Guess what. When you take away someone's livelihood, you're taking something from them.
Stealing my car would damage me much less than stealing my life's work, the things I've spent years authoring. I understand you want "free" stuff, so you try hard to convince yourself you're not really stealing. The thing is, at some level you not only know that what you're doing in theft, you know what that makes you - a thief. That may be why you're a sarcastic jackass - because knowing that you're a thief puts a man in a bad mood. When you stop being a thief, life is far more pleasant, because you know you really are who you wish to be.

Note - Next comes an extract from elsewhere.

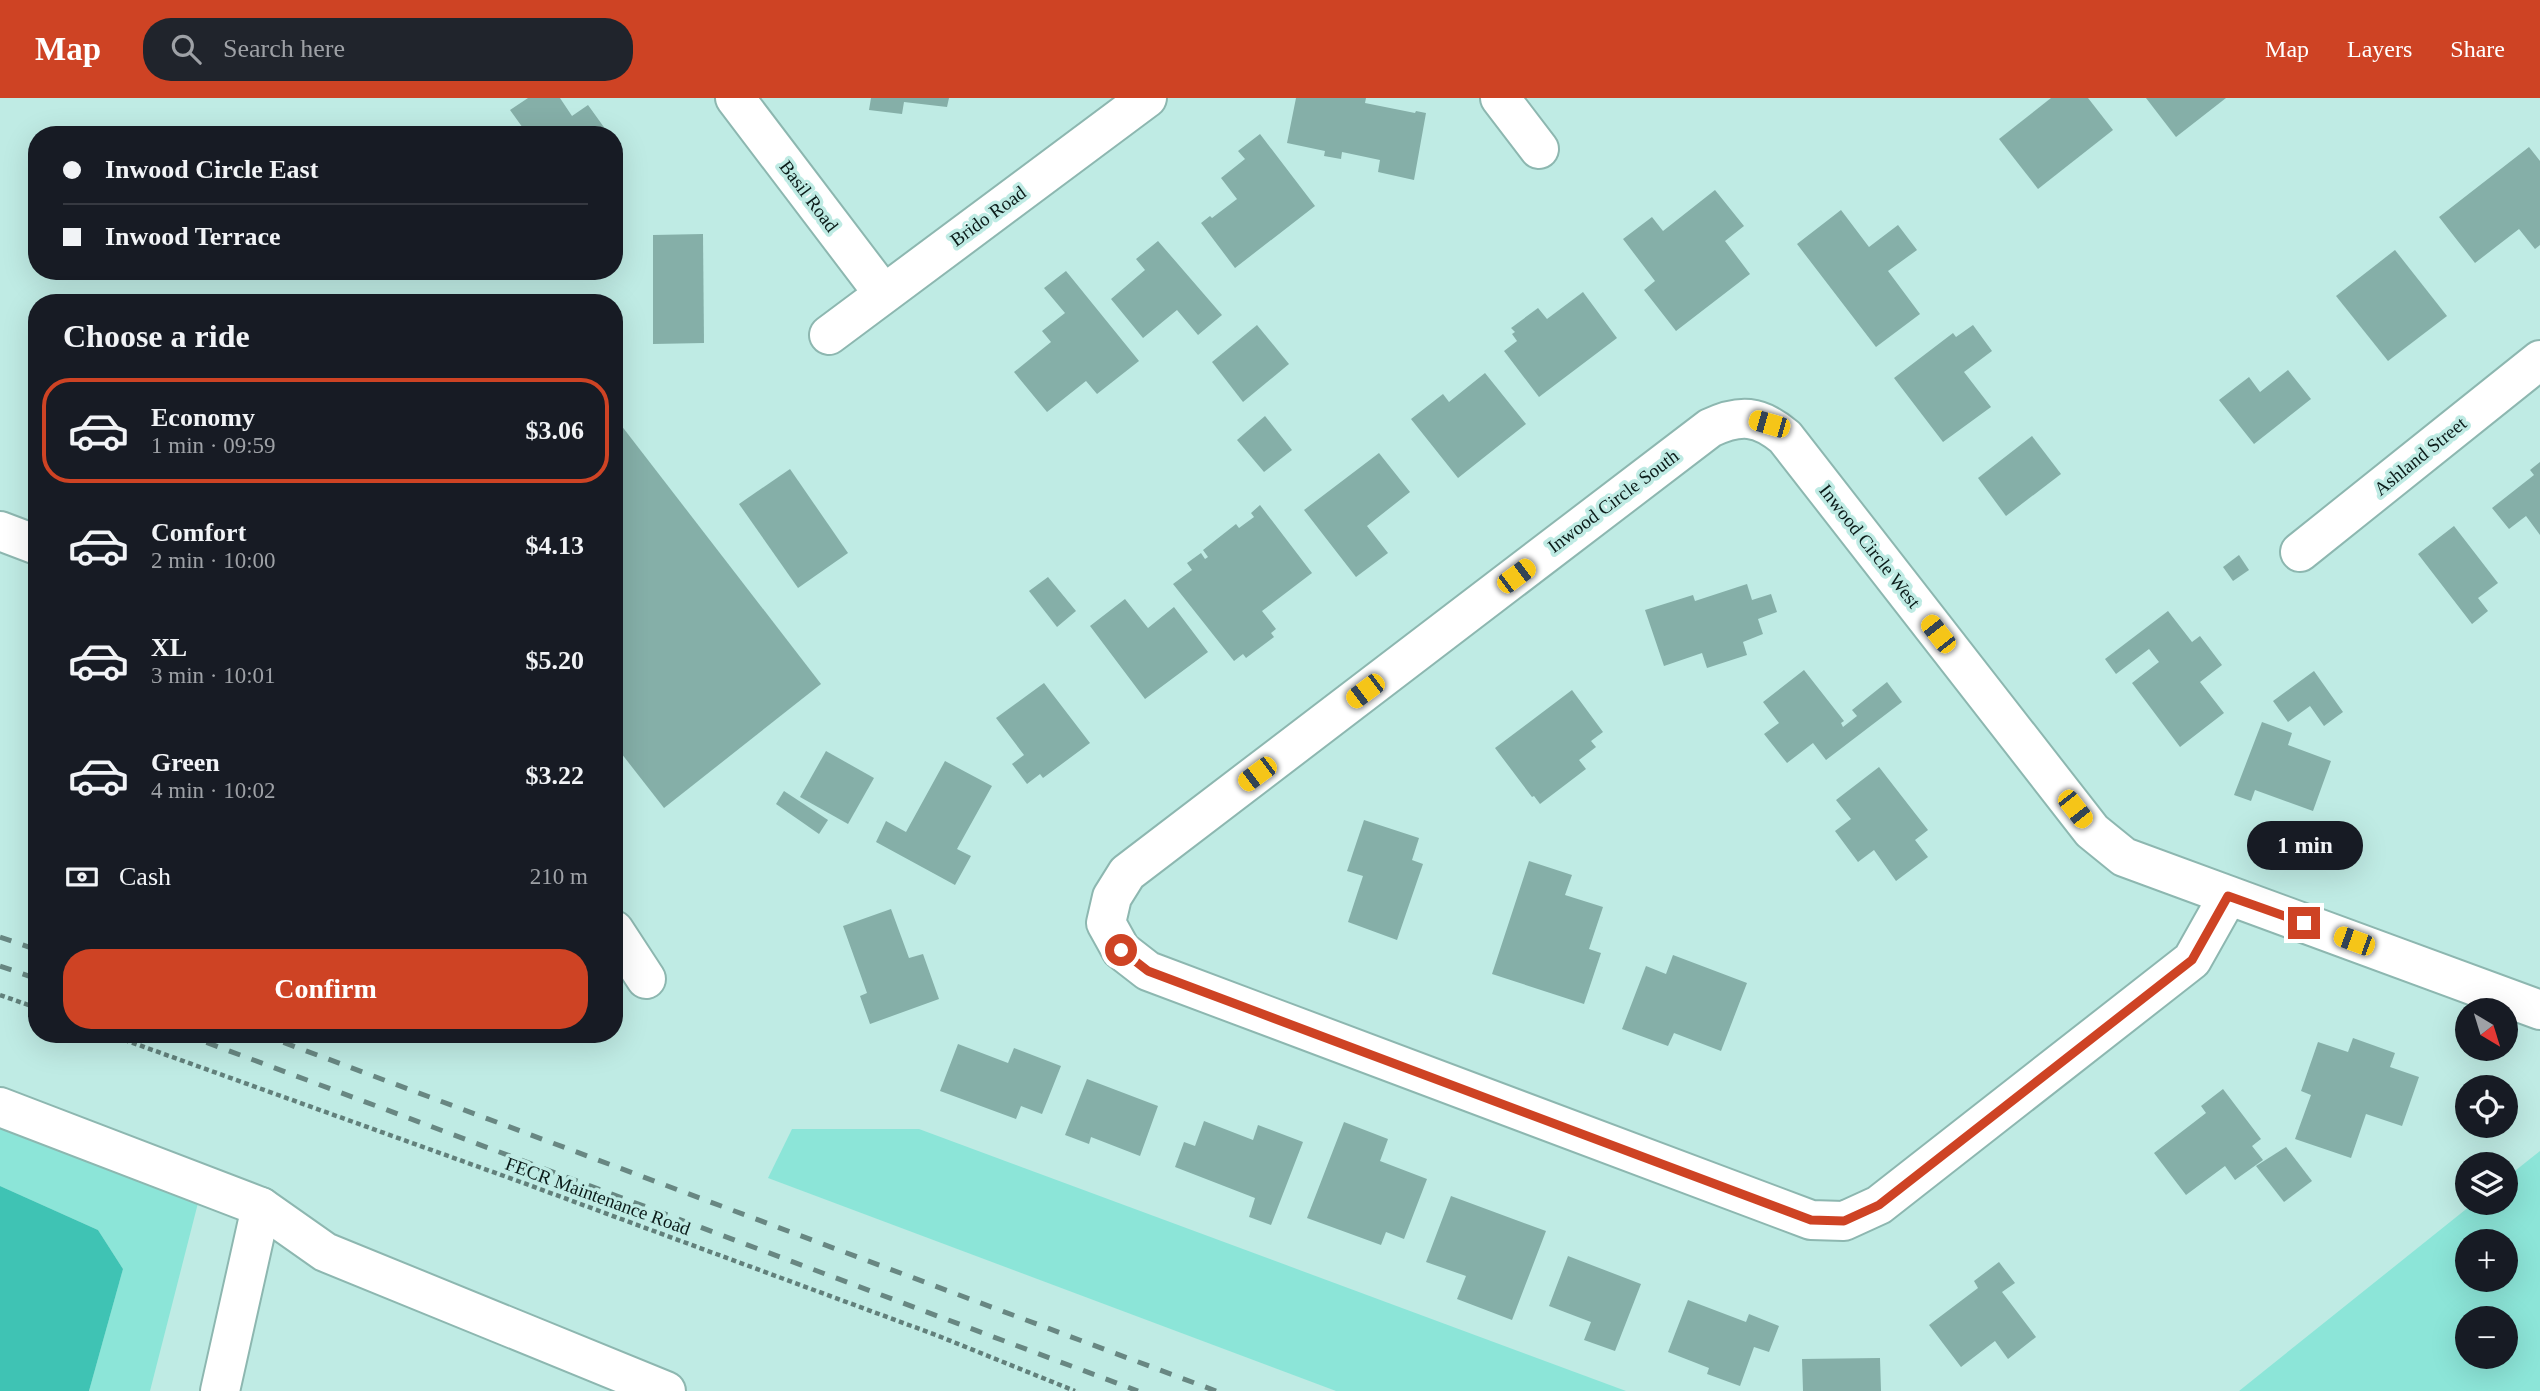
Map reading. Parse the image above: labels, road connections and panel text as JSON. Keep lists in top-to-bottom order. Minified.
{"streets":{"street":["Basil Road","Brido Road","Ashland Street","Inwood Circle South","Inwood Circle West"],"path":["FECR Maintenance Road"]},"crossings":[["Basil Road","Brido Road"],["Inwood Circle South","Inwood Circle West"]],"north":"bottom right","page":{"header":"Map","search":"Search here","nav":["Map","Layers","Share"],"banner":["Inwood Circle East","Inwood Terrace"],"heading":"Choose a ride","list":[{"name":"Economy","note":"1 min · 09:59","value":"$3.06"},{"name":"Comfort","note":"2 min · 10:00","value":"$4.13"},{"name":"XL","note":"3 min · 10:01","value":"$5.20"},{"name":"Green","note":"4 min · 10:02","value":"$3.22"}],"bubble":"1 min","pay":["Cash","210 m"],"buttons":"Confirm","map_buttons":["+","−"]}}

I'll listen to the Supreme Court over some random internet jackass... and the Supreme Court has ruled that copyright infringement IS NOT STEALING.
If you don't like that FACT, take it up with SCOTUS.
This space available.
If you're getting that from the textbook first sale case, read the opinion you think you're citing. The ruling was that selling a book you've bought is neither copyright infringement nor theft.
On the other hand:
In Metro-Goldwyn Mayer v. Grokster, Justice Breyer, joined by Justices Stevens and OConnor, said, "deliberate unlawful copying is no less an unlawful taking of property than garden-variety theft."
That's just the most recent time they said copyright
infringement is stealing just as much as any other form of stealing. Seriously, the best way to convince yourself that you're not a thief is to stop stealing.
So Nahmias aka Dizingof suddenly becomes famous from companies like Stratasys showcasing his designs as some of the best in the field, showing the capabilities of the top end machines, and so he turns round and in return for all this free publicity, decides to sue. What a wanker. If it were not for Stratasys, we would never have heard of the guy. Crawl back into your fucking hole you miserable little ingrate.